_Instructions to follow_
Examine each line in the records below for the word "fruit". Report how many lines contain it, and nothing else.

____ Record set

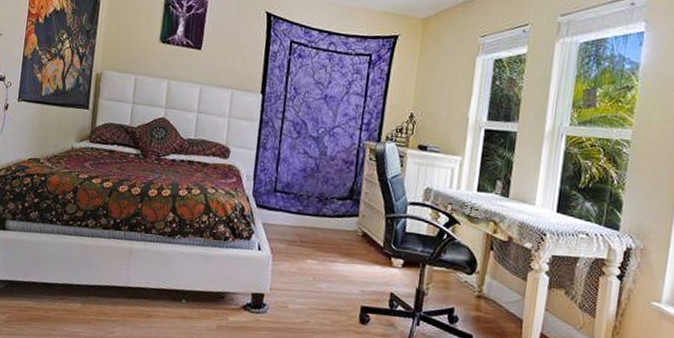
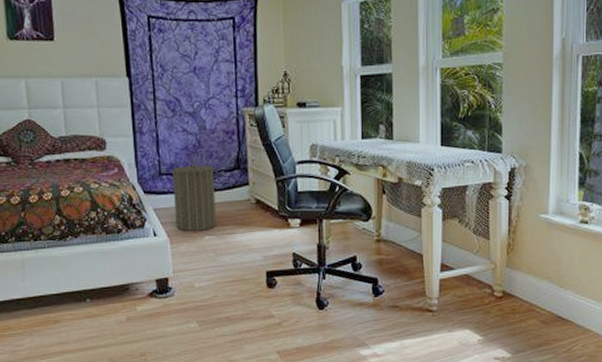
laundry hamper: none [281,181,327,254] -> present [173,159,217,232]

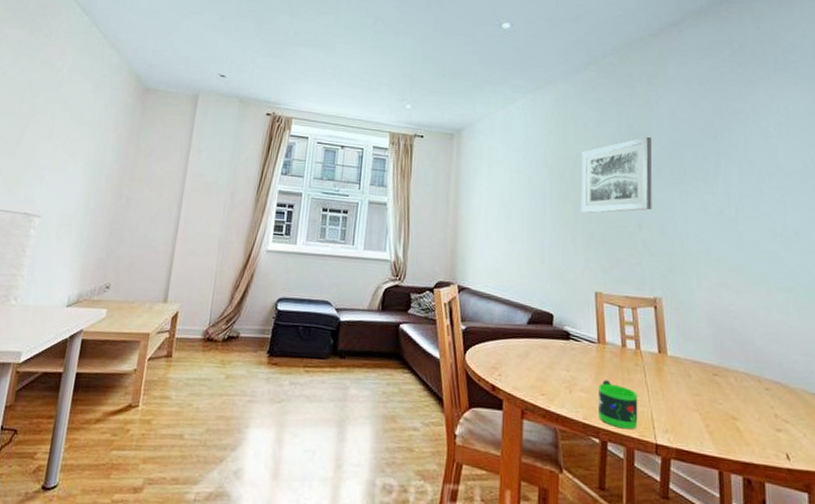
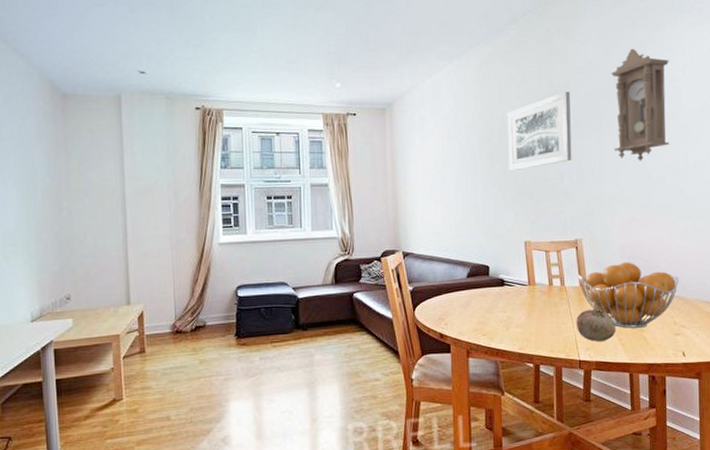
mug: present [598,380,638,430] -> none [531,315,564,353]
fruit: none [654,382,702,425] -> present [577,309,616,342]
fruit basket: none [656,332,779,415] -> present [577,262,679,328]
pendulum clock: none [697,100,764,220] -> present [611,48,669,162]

________

_Solved problem_
2